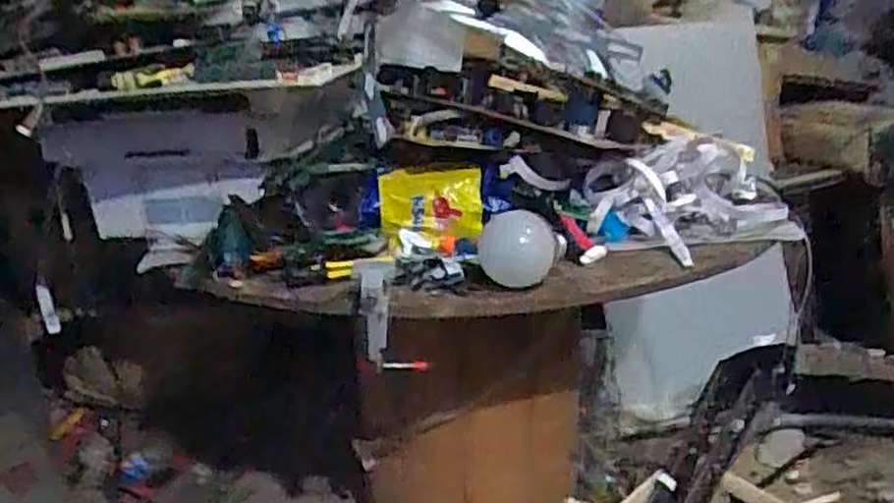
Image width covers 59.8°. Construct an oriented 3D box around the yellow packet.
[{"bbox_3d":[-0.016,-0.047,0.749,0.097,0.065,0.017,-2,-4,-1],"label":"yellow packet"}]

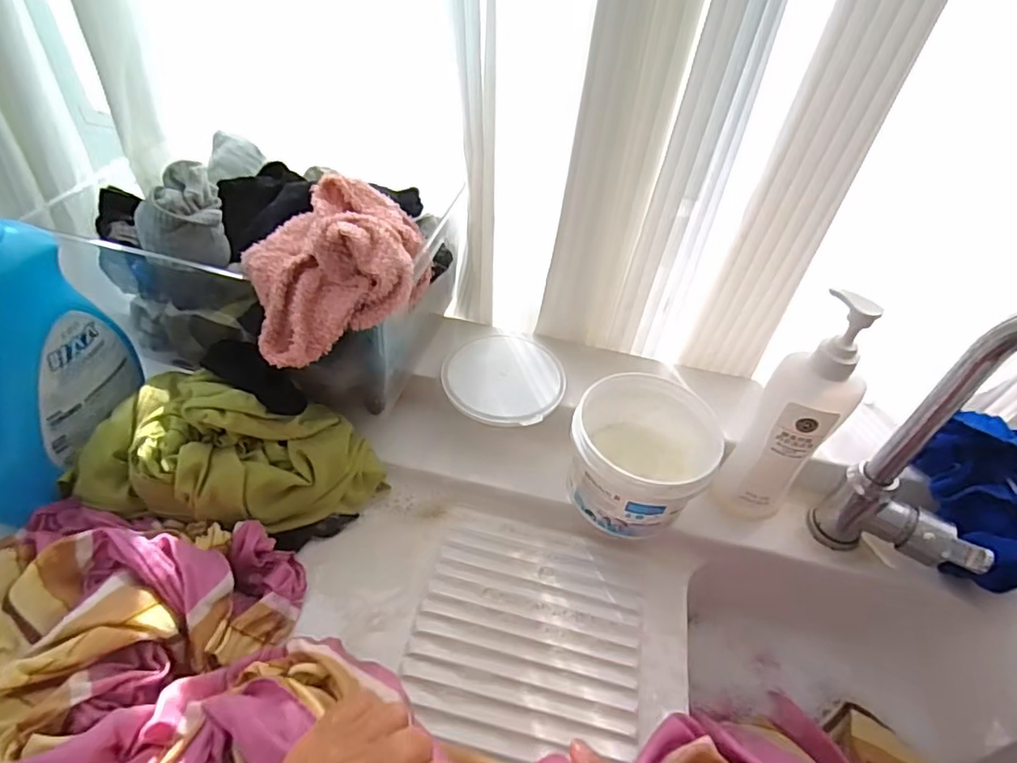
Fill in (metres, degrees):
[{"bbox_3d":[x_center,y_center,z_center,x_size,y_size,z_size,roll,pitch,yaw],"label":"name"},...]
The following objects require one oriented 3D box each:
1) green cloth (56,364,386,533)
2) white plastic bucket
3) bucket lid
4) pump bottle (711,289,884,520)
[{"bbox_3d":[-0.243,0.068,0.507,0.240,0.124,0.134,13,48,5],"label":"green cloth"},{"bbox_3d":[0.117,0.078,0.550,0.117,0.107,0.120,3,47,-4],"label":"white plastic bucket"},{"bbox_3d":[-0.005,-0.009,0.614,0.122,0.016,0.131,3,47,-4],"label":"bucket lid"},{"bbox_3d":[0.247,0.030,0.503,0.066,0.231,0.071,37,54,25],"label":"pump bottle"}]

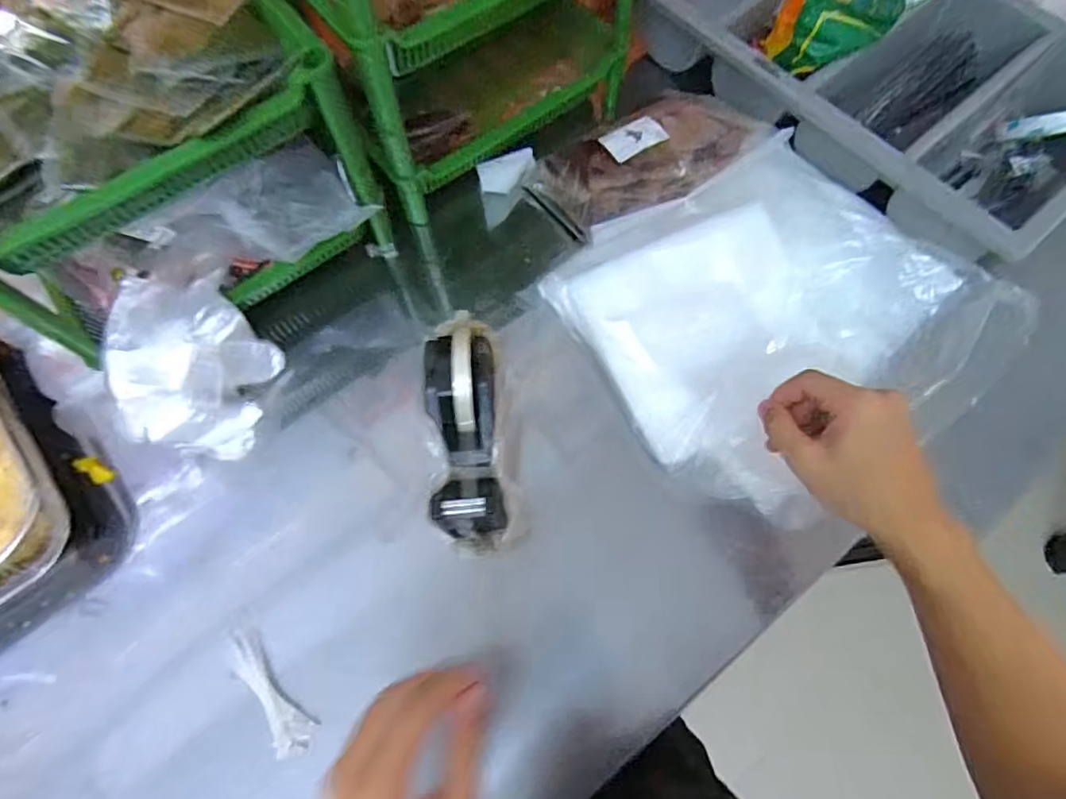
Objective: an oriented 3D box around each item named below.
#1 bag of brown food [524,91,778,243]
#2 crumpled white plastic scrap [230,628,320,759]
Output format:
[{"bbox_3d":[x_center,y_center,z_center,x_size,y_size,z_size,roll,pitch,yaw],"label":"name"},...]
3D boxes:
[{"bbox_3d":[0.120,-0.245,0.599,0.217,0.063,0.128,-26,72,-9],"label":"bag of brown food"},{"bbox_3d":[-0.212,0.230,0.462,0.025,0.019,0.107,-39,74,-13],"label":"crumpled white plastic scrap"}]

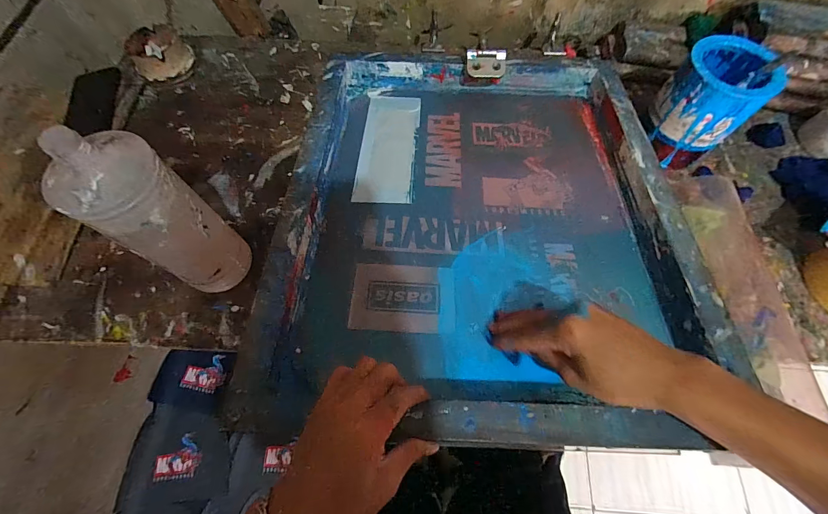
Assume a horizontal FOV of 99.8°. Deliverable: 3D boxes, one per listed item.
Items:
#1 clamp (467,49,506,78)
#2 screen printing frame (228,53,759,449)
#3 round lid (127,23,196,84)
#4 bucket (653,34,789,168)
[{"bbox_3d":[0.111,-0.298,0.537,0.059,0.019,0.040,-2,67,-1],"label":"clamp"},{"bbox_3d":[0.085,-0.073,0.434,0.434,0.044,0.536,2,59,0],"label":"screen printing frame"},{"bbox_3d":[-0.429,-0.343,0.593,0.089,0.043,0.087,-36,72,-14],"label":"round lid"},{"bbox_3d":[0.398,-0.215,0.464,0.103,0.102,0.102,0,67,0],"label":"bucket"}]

* _WORK TASK_: Leave the images behind and write out every entry exactly.

* _TASK RESPONSE_:
Image width covers 59.8°. Construct an oriented 3D box around the yellow packet.
[{"bbox_3d":[-0.016,-0.047,0.749,0.097,0.065,0.017,-2,-4,-1],"label":"yellow packet"}]

Fill in (metres, degrees):
[{"bbox_3d":[x_center,y_center,z_center,x_size,y_size,z_size,roll,pitch,yaw],"label":"name"},...]
The following objects require one oriented 3D box each:
1) green cloth (56,364,386,533)
2) white plastic bucket
3) bucket lid
4) pump bottle (711,289,884,520)
[{"bbox_3d":[-0.243,0.068,0.507,0.240,0.124,0.134,13,48,5],"label":"green cloth"},{"bbox_3d":[0.117,0.078,0.550,0.117,0.107,0.120,3,47,-4],"label":"white plastic bucket"},{"bbox_3d":[-0.005,-0.009,0.614,0.122,0.016,0.131,3,47,-4],"label":"bucket lid"},{"bbox_3d":[0.247,0.030,0.503,0.066,0.231,0.071,37,54,25],"label":"pump bottle"}]

Objective: an oriented 3D box around each item named below.
#1 bag of brown food [524,91,778,243]
#2 crumpled white plastic scrap [230,628,320,759]
Output format:
[{"bbox_3d":[x_center,y_center,z_center,x_size,y_size,z_size,roll,pitch,yaw],"label":"name"},...]
3D boxes:
[{"bbox_3d":[0.120,-0.245,0.599,0.217,0.063,0.128,-26,72,-9],"label":"bag of brown food"},{"bbox_3d":[-0.212,0.230,0.462,0.025,0.019,0.107,-39,74,-13],"label":"crumpled white plastic scrap"}]

Assume a horizontal FOV of 99.8°. Deliverable: 3D boxes, one per listed item.
Items:
#1 clamp (467,49,506,78)
#2 screen printing frame (228,53,759,449)
#3 round lid (127,23,196,84)
#4 bucket (653,34,789,168)
[{"bbox_3d":[0.111,-0.298,0.537,0.059,0.019,0.040,-2,67,-1],"label":"clamp"},{"bbox_3d":[0.085,-0.073,0.434,0.434,0.044,0.536,2,59,0],"label":"screen printing frame"},{"bbox_3d":[-0.429,-0.343,0.593,0.089,0.043,0.087,-36,72,-14],"label":"round lid"},{"bbox_3d":[0.398,-0.215,0.464,0.103,0.102,0.102,0,67,0],"label":"bucket"}]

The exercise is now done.